Chao Li; Shaokang Dong; Shangdong Yang; Yujing Hu; Wenbin Li; Yang Gao

doi:10.1016/j.neunet.2024.106858

Coordinating Multi-Agent Reinforcement Learning via Dual Collaborative Constraints

Neural Netw. 2024 Nov 12:182:106858. doi: 10.1016/j.neunet.2024.106858. Online ahead of print.

Authors

Chao Li¹, Shaokang Dong², Shangdong Yang³, Yujing Hu⁴, Wenbin Li⁵, Yang Gao⁶

Affiliations

¹ State Key Laboratory for Novel Software Technology, Nanjing University, Nanjing, 210023, China. Electronic address: [email protected].
² State Key Laboratory for Novel Software Technology, Nanjing University, Nanjing, 210023, China.
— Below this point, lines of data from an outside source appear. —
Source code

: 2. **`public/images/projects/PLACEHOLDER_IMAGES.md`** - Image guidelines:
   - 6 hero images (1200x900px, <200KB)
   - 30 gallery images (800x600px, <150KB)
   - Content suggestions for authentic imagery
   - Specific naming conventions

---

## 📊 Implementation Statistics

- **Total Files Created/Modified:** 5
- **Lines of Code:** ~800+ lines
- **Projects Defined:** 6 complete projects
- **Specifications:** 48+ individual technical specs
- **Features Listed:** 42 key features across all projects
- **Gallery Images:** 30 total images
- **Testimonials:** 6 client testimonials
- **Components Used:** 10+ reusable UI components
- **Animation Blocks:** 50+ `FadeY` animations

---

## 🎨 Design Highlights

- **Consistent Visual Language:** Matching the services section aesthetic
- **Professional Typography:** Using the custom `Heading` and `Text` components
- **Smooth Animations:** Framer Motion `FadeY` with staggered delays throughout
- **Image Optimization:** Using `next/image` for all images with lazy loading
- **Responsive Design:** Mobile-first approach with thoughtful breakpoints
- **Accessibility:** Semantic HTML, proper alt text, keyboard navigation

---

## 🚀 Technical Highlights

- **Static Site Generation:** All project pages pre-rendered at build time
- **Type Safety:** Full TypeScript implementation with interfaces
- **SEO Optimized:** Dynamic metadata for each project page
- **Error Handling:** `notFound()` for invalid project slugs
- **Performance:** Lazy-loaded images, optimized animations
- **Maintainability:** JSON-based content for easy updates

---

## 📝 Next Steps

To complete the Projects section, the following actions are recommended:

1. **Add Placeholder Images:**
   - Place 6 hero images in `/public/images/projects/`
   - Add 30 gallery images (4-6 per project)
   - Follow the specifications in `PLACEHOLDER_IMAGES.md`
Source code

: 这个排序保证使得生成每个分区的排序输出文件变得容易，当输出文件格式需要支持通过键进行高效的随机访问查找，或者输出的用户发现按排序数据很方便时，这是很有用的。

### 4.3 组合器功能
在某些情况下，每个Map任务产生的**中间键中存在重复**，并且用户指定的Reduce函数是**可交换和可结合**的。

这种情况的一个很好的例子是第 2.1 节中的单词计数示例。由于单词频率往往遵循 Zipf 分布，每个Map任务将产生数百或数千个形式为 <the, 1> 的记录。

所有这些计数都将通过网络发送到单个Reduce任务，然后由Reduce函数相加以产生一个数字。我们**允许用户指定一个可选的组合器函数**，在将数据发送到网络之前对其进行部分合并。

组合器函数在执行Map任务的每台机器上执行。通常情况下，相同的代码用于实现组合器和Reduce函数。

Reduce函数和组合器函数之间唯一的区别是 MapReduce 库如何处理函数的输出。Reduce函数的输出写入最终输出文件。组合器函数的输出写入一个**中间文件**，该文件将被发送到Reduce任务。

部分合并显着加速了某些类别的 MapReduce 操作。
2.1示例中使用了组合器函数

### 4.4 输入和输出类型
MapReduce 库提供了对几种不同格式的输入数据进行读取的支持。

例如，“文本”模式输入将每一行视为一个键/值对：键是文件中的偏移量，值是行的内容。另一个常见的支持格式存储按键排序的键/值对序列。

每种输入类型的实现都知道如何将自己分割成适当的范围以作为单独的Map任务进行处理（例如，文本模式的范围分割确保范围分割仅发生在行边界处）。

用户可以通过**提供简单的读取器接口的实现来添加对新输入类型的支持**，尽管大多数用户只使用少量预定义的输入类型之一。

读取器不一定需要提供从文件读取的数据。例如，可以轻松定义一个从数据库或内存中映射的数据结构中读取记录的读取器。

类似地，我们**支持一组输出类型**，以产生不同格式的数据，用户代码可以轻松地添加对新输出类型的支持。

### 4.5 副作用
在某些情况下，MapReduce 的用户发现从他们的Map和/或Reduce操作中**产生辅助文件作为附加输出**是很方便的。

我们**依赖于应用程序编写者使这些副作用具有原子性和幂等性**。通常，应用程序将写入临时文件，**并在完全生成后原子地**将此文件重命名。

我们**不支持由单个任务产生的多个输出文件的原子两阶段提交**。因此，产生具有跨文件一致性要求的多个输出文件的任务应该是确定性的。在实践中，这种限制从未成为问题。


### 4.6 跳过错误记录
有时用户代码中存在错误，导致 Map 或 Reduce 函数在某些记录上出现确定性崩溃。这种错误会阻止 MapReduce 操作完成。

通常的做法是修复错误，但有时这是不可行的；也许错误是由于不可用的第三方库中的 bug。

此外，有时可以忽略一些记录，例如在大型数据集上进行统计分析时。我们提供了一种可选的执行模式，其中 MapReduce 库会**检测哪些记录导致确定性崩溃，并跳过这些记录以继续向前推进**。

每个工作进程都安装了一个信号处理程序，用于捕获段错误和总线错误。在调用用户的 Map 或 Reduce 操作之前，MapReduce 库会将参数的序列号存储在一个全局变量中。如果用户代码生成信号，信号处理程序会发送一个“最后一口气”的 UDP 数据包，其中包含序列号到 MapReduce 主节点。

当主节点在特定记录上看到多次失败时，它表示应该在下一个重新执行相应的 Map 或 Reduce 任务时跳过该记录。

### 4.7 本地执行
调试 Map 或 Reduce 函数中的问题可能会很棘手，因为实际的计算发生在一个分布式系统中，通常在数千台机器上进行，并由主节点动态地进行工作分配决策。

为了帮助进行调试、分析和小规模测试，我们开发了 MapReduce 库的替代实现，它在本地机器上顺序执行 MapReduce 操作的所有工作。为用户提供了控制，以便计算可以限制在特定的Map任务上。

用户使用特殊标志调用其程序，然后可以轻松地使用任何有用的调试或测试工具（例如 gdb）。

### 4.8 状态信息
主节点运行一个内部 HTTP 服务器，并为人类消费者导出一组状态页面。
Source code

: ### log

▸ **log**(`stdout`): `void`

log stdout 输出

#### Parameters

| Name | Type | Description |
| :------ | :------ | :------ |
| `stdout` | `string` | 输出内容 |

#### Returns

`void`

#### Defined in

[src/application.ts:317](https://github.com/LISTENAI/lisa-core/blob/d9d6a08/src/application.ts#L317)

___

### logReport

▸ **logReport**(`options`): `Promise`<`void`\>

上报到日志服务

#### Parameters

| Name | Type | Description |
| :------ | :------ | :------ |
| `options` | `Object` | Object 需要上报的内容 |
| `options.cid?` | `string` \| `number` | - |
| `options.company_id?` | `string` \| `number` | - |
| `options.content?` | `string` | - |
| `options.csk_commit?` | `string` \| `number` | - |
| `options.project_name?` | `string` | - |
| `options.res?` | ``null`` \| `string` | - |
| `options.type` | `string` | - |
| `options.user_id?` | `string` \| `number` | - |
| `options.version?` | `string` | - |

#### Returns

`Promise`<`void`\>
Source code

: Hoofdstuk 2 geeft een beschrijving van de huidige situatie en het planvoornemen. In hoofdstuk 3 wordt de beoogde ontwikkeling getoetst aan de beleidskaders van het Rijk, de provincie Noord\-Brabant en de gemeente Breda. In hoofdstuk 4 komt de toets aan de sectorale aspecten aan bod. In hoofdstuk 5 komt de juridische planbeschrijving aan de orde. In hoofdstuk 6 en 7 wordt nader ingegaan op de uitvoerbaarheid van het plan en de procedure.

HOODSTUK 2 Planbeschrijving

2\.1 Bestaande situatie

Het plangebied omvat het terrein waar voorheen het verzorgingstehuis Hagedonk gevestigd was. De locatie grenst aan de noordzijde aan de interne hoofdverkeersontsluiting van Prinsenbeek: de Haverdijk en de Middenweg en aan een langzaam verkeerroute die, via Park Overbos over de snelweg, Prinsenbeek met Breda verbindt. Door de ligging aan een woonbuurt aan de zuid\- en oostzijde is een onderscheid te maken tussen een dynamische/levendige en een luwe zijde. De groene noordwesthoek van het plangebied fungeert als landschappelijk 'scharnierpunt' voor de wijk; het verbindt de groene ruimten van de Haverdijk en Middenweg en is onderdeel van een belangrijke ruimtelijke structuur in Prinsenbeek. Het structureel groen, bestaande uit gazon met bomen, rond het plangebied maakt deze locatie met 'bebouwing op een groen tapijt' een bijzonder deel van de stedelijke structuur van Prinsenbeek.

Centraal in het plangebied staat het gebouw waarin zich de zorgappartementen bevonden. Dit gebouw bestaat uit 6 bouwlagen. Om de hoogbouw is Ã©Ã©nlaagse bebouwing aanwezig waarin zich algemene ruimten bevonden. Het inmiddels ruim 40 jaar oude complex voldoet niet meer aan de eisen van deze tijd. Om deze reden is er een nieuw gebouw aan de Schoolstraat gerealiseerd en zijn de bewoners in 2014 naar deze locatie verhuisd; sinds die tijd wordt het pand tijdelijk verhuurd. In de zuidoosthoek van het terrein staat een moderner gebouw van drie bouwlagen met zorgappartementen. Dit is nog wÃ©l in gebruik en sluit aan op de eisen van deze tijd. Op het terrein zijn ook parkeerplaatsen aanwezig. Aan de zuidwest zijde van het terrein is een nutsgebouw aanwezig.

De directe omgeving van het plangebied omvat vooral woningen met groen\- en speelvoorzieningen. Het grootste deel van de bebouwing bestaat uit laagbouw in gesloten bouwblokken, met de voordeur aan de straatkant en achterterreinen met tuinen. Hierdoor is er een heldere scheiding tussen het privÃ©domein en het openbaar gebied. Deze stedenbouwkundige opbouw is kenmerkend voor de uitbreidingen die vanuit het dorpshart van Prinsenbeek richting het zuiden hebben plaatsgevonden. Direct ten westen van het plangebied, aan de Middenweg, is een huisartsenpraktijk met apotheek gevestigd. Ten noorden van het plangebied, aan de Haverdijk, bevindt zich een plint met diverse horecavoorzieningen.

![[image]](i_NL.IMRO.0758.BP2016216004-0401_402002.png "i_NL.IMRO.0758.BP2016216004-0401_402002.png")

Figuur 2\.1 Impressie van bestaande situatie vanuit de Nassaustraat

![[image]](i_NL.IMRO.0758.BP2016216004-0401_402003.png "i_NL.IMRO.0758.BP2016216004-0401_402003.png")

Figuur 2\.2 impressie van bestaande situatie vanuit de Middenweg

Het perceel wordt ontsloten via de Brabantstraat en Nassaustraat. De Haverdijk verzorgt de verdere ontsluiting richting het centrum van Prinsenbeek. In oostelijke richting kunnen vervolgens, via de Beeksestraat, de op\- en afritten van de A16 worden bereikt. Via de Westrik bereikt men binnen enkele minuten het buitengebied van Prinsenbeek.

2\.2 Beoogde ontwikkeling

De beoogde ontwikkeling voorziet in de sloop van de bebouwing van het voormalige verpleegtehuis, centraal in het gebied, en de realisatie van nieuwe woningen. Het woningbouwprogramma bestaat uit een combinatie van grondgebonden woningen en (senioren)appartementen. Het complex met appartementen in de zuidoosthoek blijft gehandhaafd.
Electronic address: [email protected].
³ School of Computer Science, Nanjing University of Posts and Telecommunications, Nanjing, 210023, China. Electronic address: [email protected].
⁴ NetEase Fuxi AI Lab, Netease Inc, Hangzhou, 310052, China. Electronic address: [email protected].
⁵ State Key Laboratory for Novel Software Technology, Nanjing University, Nanjing, 210023, China. Electronic address: [email protected].
⁶ State Key Laboratory for Novel Software Technology, Nanjing University, Nanjing, 210023, China. Electronic address: [email protected].

PMID: 39550797
DOI: 10.1016/j.neunet.2024.106858

Abstract

Many real-world multi-agent tasks exhibit a nearly decomposable structure, where interactions among agents within the same interaction set are strong while interactions between different sets are relatively weak. Efficiently modeling the nearly decomposable structure and leveraging it to coordinate agents can enhance the learning efficiency of multi-agent reinforcement learning algorithms for cooperative tasks, while existing works typically fail. To overcome this limitation, this paper proposes a novel algorithm named Dual Collaborative Constraints (DCC) that identifies the interaction sets as subtasks and achieves both intra-subtask and inter-subtask coordination. Specifically, DCC employs a bi-level structure to periodically distribute agents into multiple subtasks, and proposes both local and global collaborative constraints based on mutual information to facilitate both intra-subtask and inter-subtask coordination among agents. These two constraints ensure that agents within the same subtask reach a consensus on their local action selections and all of them select superior joint actions that maximize the overall task performance. Experimentally, we evaluate DCC on various cooperative multi-agent tasks, and its superior performance against multiple state-of-the-art baselines demonstrates its effectiveness.

Keywords: Cooperative tasks; Coordination; Multi-agent reinforcement learning; Nearly decomposable structure.